This story begins sometime in 2006-2007 about six months into that
year homeless in Brockton. I remember a few things about this day very clearly,
I had overdosed on heroin in the story I am about to tell you.
At that time in my life I
was completely suicidal but had learned that if I attempted suicide, no matter
what I did, I lived and ended up locked in another nut house. So I had been
using drugs and the whole scene as my way out, I was in such dangerous
situations constantly I never thought I would survive. But I kept on living, no
matter what. My mom and step father had adopted my oldest two children and
changed their last names. I was devastated and had lost any sight of hope. I
wanted to die.
I had been riding around
with a friend Gregg that day. He was playing an Eagles album and the song ‘Wasted
Time’ came on. I listened to the lyrics and fell in love!
WASTED TIME
Well baby, there you stand
With your little head, down in
your hand
Oh, my God, you can't believe it's happening again
Your baby's gone, and you're all alone
And it looks like the end
And you're back out on the street
And you're tryin' to remember
How do you start it over
You don't know if you can
You don't care much for a stranger's
touch
But you can't hold your man
You never thought you'd be
alone
This far down the line
And I know what's been on your mind
You're afraid it's all been wasted time
The autumn leaves have got
you thinking
About the first time that you
fell
You didn't love the boy too much, no,
no
You just loved the boy to well,
farewell
So you live day to day
And you dream about tomorrow,
oh
And the hours go by like
minutes
And the shadows come to stay
So you take a little something
To make them go away
I could have done so many
things, baby
If I could only stop my mind
From wonderin' what I left behind
And from worrying 'bout this wasted time
Ooh, another love has come
and gone
Ooh, and the years keep rushing on
I remember what you
told me before you
went out on your own
Sometimes to keep it together, we got
to leave it alone
So you can get on with your search,
baby
And I can get on with mine
And maybe someday we will
find
That it wasn't really wasted time
I kept asking him to play the song, over and over. The part that I
got stuck on was “so your back out on the street, and you’re trying to remember.
How do you start it over, you don’t know if you can.” I had no more energy. I
had no desire to live if my children really were better off without me. At some
point Gregg and I had run into a friend, Kelly. We all hooked up and decided to
share drugs at her friends house in Avon/Brockton line. Kelly’s drug of choice
was heroin and mine crack. I never cared for heroin (which is probably a blessing)
because it makes me vomit but I wasn’t really considering consequences in this
moment. Kelly and I were both using needles to inject our drugs. At that time
smoking crack had stopped working at all for me. I was smoking too much. I
found out I could shoot it in my veins, so I did that. While doing that it
creates a problem with your blood flow. Because I was shooting so much cocaine,
I was unable to get the veins in my arms.

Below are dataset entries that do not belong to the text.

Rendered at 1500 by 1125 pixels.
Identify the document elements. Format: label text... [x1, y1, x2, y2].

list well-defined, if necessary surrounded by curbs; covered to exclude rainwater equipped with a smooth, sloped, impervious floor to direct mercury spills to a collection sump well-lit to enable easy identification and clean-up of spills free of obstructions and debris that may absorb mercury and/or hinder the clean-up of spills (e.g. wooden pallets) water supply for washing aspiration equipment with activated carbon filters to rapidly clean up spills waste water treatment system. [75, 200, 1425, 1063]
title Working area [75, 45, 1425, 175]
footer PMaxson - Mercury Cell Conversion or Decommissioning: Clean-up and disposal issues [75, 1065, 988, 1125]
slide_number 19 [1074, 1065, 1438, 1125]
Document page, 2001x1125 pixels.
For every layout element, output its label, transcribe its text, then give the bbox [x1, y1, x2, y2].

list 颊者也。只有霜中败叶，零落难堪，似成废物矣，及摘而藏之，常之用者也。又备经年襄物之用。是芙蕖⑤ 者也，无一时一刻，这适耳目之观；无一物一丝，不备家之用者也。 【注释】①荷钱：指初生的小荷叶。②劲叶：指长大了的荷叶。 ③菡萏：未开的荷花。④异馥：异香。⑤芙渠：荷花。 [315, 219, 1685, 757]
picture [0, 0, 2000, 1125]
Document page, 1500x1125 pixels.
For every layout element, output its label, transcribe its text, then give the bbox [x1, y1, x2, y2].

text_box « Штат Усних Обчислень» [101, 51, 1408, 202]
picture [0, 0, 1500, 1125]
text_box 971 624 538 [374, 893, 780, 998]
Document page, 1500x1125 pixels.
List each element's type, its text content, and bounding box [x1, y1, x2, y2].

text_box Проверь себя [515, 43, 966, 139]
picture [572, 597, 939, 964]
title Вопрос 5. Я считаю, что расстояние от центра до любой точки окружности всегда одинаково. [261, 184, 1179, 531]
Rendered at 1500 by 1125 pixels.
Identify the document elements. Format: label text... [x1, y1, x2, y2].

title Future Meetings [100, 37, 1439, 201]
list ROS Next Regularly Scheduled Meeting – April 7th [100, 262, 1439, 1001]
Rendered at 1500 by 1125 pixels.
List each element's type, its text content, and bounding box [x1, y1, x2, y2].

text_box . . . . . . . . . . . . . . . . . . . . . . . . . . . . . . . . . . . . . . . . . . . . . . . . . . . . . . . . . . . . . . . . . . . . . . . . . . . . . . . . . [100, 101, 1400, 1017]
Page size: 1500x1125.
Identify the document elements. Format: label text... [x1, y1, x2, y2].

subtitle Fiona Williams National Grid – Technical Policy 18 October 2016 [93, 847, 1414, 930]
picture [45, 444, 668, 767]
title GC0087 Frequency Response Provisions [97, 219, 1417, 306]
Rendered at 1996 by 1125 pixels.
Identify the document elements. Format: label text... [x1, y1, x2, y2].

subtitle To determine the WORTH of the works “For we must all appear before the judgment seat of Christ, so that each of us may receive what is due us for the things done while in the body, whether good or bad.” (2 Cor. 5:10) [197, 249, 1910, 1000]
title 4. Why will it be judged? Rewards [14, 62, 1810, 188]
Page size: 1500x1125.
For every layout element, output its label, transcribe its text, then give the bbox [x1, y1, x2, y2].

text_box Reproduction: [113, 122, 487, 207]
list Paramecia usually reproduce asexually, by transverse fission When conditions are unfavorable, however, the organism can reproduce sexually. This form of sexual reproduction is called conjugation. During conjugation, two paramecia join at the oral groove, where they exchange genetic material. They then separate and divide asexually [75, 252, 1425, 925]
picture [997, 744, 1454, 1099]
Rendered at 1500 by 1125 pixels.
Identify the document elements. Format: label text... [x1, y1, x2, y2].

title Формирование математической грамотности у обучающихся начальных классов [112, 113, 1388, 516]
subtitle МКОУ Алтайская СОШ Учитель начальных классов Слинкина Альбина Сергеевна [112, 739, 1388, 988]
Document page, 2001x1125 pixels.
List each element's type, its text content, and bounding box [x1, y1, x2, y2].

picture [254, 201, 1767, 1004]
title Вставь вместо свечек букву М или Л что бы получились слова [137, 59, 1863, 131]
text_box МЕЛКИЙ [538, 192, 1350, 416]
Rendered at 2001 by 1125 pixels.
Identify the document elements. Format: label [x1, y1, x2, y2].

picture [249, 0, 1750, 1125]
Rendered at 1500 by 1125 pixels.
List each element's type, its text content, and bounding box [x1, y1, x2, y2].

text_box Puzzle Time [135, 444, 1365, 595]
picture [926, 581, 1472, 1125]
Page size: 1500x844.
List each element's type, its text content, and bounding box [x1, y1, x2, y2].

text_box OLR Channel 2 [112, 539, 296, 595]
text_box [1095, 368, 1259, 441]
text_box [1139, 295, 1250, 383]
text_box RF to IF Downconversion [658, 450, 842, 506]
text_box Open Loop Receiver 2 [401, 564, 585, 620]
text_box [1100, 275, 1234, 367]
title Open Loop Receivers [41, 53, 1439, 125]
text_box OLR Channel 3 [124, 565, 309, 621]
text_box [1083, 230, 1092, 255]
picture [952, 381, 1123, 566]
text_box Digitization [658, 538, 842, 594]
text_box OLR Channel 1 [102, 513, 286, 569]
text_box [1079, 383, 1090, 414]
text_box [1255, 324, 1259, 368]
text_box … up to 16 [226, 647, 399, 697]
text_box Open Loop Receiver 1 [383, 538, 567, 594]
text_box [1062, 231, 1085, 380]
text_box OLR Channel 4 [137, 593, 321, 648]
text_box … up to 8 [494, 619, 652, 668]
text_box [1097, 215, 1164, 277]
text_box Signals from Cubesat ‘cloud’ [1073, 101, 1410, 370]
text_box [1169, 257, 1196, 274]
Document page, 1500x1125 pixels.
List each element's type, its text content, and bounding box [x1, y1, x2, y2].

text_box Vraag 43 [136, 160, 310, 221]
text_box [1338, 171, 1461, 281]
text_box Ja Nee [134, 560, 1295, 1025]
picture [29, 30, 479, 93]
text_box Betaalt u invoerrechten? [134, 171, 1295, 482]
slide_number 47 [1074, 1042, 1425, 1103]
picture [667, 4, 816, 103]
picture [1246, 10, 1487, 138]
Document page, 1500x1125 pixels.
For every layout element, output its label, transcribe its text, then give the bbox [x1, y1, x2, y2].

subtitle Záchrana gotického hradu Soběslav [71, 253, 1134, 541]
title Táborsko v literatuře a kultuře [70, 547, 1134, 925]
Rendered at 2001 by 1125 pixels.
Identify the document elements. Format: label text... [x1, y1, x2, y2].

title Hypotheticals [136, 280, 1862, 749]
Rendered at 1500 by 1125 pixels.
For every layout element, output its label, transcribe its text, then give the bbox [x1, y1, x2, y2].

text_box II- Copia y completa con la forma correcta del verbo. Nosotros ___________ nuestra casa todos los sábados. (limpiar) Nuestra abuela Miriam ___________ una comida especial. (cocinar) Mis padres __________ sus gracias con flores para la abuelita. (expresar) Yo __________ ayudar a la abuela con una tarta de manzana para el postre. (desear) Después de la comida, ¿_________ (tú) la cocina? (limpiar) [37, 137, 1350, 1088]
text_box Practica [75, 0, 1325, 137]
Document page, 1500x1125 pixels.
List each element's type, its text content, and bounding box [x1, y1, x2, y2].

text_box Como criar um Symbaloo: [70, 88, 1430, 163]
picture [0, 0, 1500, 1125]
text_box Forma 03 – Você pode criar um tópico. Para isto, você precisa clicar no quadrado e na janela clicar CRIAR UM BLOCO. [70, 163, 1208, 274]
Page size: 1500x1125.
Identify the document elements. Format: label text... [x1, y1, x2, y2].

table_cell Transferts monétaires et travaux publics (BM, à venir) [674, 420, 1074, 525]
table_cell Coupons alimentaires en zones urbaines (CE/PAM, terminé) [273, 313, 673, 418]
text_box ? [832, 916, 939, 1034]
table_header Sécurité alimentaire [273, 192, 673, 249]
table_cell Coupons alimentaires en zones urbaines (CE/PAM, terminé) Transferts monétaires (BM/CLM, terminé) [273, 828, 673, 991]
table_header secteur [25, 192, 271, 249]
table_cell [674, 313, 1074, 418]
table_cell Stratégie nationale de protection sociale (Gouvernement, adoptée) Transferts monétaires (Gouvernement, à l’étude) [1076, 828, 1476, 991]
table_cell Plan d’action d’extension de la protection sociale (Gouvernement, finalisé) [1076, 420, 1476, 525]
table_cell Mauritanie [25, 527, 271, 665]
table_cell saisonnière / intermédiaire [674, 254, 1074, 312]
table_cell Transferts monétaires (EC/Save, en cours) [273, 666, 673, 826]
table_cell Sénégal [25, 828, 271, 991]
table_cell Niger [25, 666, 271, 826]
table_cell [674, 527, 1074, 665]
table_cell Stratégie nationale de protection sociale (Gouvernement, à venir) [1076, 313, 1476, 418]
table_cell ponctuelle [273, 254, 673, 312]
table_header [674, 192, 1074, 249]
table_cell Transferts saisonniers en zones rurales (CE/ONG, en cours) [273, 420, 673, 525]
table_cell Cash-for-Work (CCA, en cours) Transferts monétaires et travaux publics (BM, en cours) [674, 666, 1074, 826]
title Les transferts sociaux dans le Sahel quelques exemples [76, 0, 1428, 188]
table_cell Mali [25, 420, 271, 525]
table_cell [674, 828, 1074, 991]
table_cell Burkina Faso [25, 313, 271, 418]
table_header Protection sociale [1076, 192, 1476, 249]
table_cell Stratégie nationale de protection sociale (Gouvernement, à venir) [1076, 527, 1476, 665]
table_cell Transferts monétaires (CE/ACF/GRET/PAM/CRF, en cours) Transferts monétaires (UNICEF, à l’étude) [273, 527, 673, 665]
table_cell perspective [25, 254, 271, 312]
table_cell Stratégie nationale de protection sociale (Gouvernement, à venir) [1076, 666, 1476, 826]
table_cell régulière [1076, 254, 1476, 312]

I was using my jugular to inject all
my drugs…in my neck. (little suicidal you think?).
Kelly and I were deciding
which to do first, my crack or her heroin. Since she was getting sick from withdrawal,
we chose heroin first. I had no heroin in my system at all at that time, so it
didn’t make any sense to do what I did. What I did was shoot ½ gram of good heroin
into my neck at once. I knew right away I was going out (dying). I started
leaning to the right while sitting on her bed, I remember telling her I was
going out and she was begging me not to but there was nothing I could do. I
guess I’ll just jump to the next thing I remember.
I was shivering uncontrollably
and could hear metal rattling, it was coming from the bed I was on. I was
scared and confused. When I opened my eyes I became aware I was in an ambulance
with a real douchebag of an EMT looking down on me and making derogatory remarks
towards me. That is expected, no drug addicts get much respect from anyone. (Even
after they clean up.) In his D-Bag way the EMT explained I had been narcaned a
few times and was on my way to Brockton Hospital.
As I was coming to in the
hospital I realized I didn’t get to do my drugs and they had obviously taken
them. My chest was killing me, almost felt like broken ribs. I called Kelly.
She told me they tried CPR for a while, when that wasn’t working they ripped my
clothes off and threw me in a cold shower where they were punching my chest. You
see, the problem isn’t that drug addicts are too busy getting high to help
someone overdosing. The problem is police, a lot of times we got warrants, we
will likely lose our drugs, basically we will get in trouble and its kinda
shitty to overdose on your friends and put them in that situation, honestly. They
finally brought me to a fire station in Brockton after 20 mins of trying to get
my heart beating again. At the fire station they narcaned me in the chest
twice before I came back.
I wish there was a moral to
this story, or maybe even a happy ending. But I probably went to detox for a
few days and was back on the streets.
I will not forget listening
to that song in Gregg’s car that day.
"So you live from day to day,
And you dream about tomorrow
And the hours go by like minutes
And the shadows come to stay
So you take a little something
To make them go away" ...
All I ever wanted was for the pain to go away. Was never trying to inflict any on anyone else, but that is the nature of the beast.